═════ INFORMATION PROVIDED
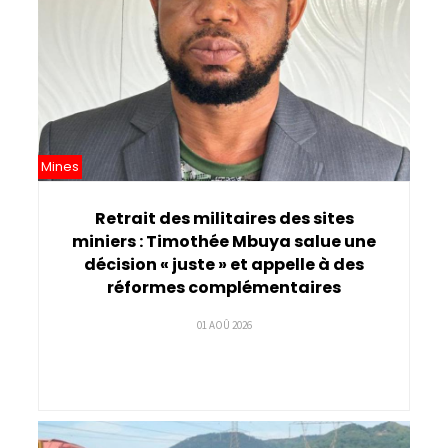
Mines
Retrait des militaires des sites
miniers : Timothée Mbuya salue une
décision « juste » et appelle à des
réformes complémentaires
01 AOÛ 2026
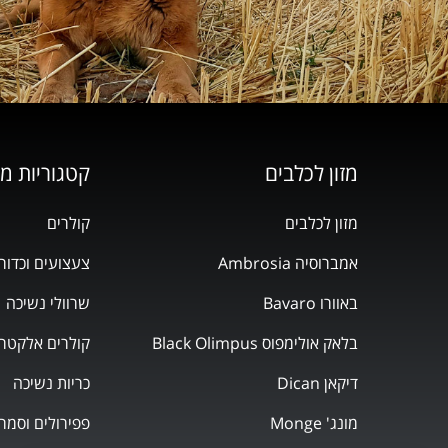
מזון לכלבים
קטגוריות מ
מזון לכלבים
קולרים
אמברוסיה Ambrosia
צעצועים וכדור
באוורו Bavaro
שרוולי נשיכה
בלאק אולימפוס Black Olimpus
קולרים אלקטרו
דיקאן Dican
כריות נשיכה
מונג' Monge
פפירולים וסמר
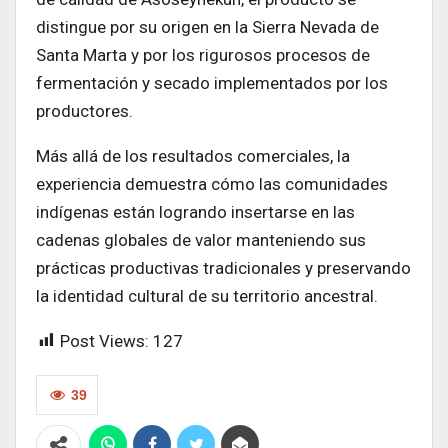
distingue por su origen en la Sierra Nevada de
Santa Marta y por los rigurosos procesos de
fermentación y secado implementados por los
productores.
Más allá de los resultados comerciales, la
experiencia demuestra cómo las comunidades
indígenas están logrando insertarse en las
cadenas globales de valor manteniendo sus
prácticas productivas tradicionales y preservando
la identidad cultural de su territorio ancestral.
Post Views:
127
39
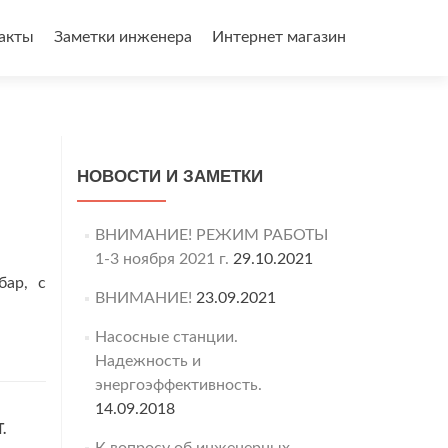
акты
Заметки инженера
Интернет магазин
НОВОСТИ И ЗАМЕТКИ
ВНИМАНИЕ! РЕЖИМ РАБОТЫ
1-3 ноября 2021 г.
29.10.2021
бар, с
ВНИМАНИЕ!
23.09.2021
Насосные станции.
Надежность и
энергоэффективность.
14.09.2018
.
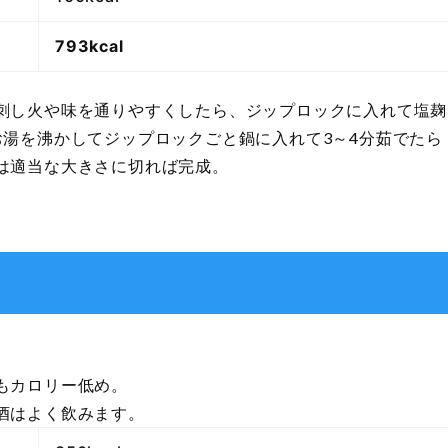
793kcal
刺し火や味を通りやすくしたら、ジップロックに入れて塩麹
お湯を沸かしてジップロックごと鍋に入れて3～4分茹でたら
は適当な大きさに切れば完成。
もカロリー低め。
酒はよく飲みます。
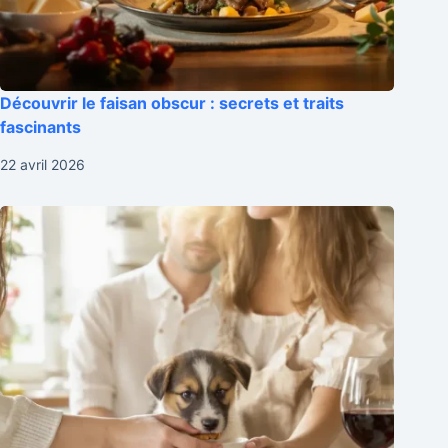
Découvrir le faisan obscur : secrets et traits
fascinants
22 avril 2026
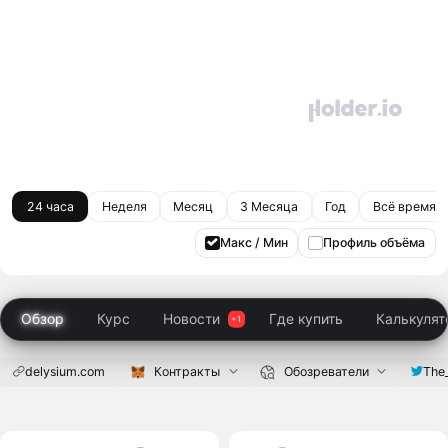
24 часа
Неделя
Месяц
3 Месяца
Год
Всё время
Макс / Мин
Профиль объёма
Обзор
Курс
Новости
Где купить
Калькулят
delysium.com
Контракты
Обозреватели
The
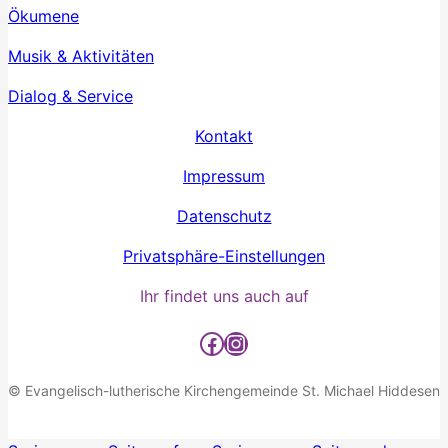
Ökumene
Musik & Aktivitäten
Dialog & Service
Kontakt
Impressum
Datenschutz
Privatsphäre-Einstellungen
Ihr findet uns auch auf
Facebook
Instagram
© Evangelisch-lutherische Kirchengemeinde St. Michael Hiddesen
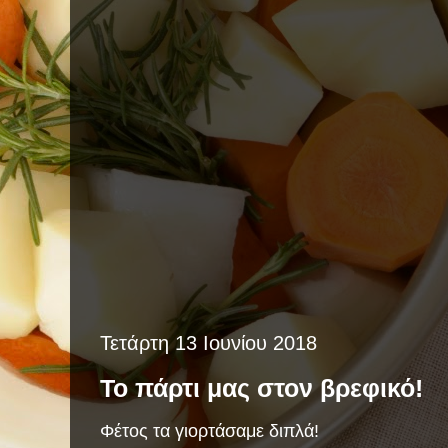
Τετάρτη 13 Ιουνίου 2018
Το πάρτι μας στον βρεφικό!
Φέτος τα γιορτάσαμε διπλά!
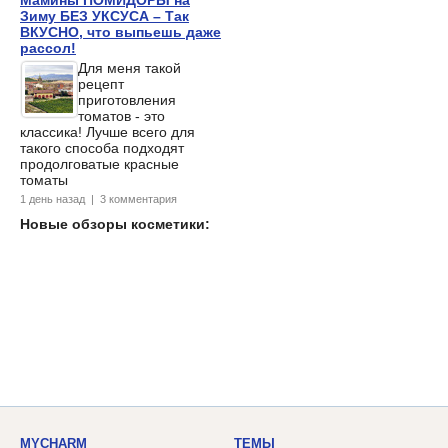
Зиму БЕЗ УКСУСА – Так
ВКУСНО, что выпьешь даже
рассол!
Для меня такой
рецепт
приготовления
томатов - это
классика! Лучше всего для
такого способа подходят
продолговатые красные
томаты
1 день назад | 3 комментария
Новые обзоры косметики:
MYCHARM
ТЕМЫ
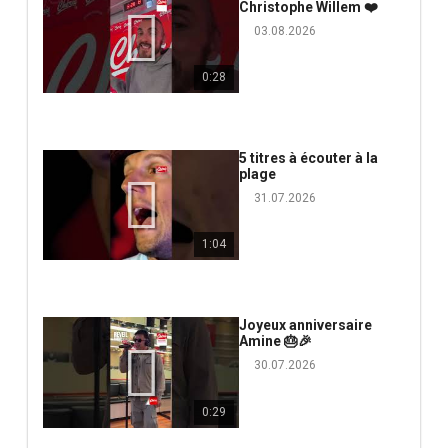
Christophe Willem ❤️
03.08.2026
0:28
5 titres à écouter à la
plage
31.07.2026
1:04
Joyeux anniversaire
Amine 🎂🎉
30.07.2026
0:29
══════════
HOW TO COMPLETE THIS TASK
Please copy the data above exactly, omitting the pictures.

SOLVED PROBLEM
Mines
Retrait des militaires des sites
miniers : Timothée Mbuya salue une
décision « juste » et appelle à des
réformes complémentaires
01 AOÛ 2026
מזון לכלבים
קטגוריות מ
מזון לכלבים
קולרים
אמברוסיה Ambrosia
צעצועים וכדור
באוורו Bavaro
שרוולי נשיכה
בלאק אולימפוס Black Olimpus
קולרים אלקטרו
דיקאן Dican
כריות נשיכה
מונג' Monge
פפירולים וסמר
distingue por su origen en la Sierra Nevada de
Santa Marta y por los rigurosos procesos de
fermentación y secado implementados por los
productores.
Más allá de los resultados comerciales, la
experiencia demuestra cómo las comunidades
indígenas están logrando insertarse en las
cadenas globales de valor manteniendo sus
prácticas productivas tradicionales y preservando
la identidad cultural de su territorio ancestral.
Post Views:
127
39
акты
Заметки инженера
Интернет магазин
НОВОСТИ И ЗАМЕТКИ
ВНИМАНИЕ! РЕЖИМ РАБОТЫ
1-3 ноября 2021 г.
29.10.2021
бар, с
ВНИМАНИЕ!
23.09.2021
Насосные станции.
Надежность и
энергоэффективность.
14.09.2018
.
793kcal
刺し火や味を通りやすくしたら、ジップロックに入れて塩麹
お湯を沸かしてジップロックごと鍋に入れて3～4分茹でたら
は適当な大きさに切れば完成。
もカロリー低め。
酒はよく飲みます。
Découvrir le faisan obscur : secrets et traits
fascinants
22 avril 2026
24 часа
Неделя
Месяц
3 Месяца
Год
Всё время
Макс / Мин
Профиль объёма
Обзор
Курс
Новости
Где купить
Калькулят
delysium.com
Контракты
Обозреватели
The
Ökumene
Musik & Aktivitäten
Dialog & Service
Kontakt
Impressum
Datenschutz
Privatsphäre-Einstellungen
Ihr findet uns auch auf
Facebook
Instagram
© Evangelisch-lutherische Kirchengemeinde St. Michael Hiddesen
Τετάρτη 13 Ιουνίου 2018
Το πάρτι μας στον βρεφικό!
Φέτος τα γιορτάσαμε διπλά!
Зиму БЕЗ УКСУСА – Так
ВКУСНО, что выпьешь даже
рассол!
Для меня такой
рецепт
приготовления
томатов - это
классика! Лучше всего для
такого способа подходят
продолговатые красные
томаты
1 день назад | 3 комментария
Новые обзоры косметики:
MYCHARM
ТЕМЫ
Christophe Willem ❤️
03.08.2026
0:28
5 titres à écouter à la
plage
31.07.2026
1:04
Joyeux anniversaire
Amine 🎂🎉
30.07.2026
0:29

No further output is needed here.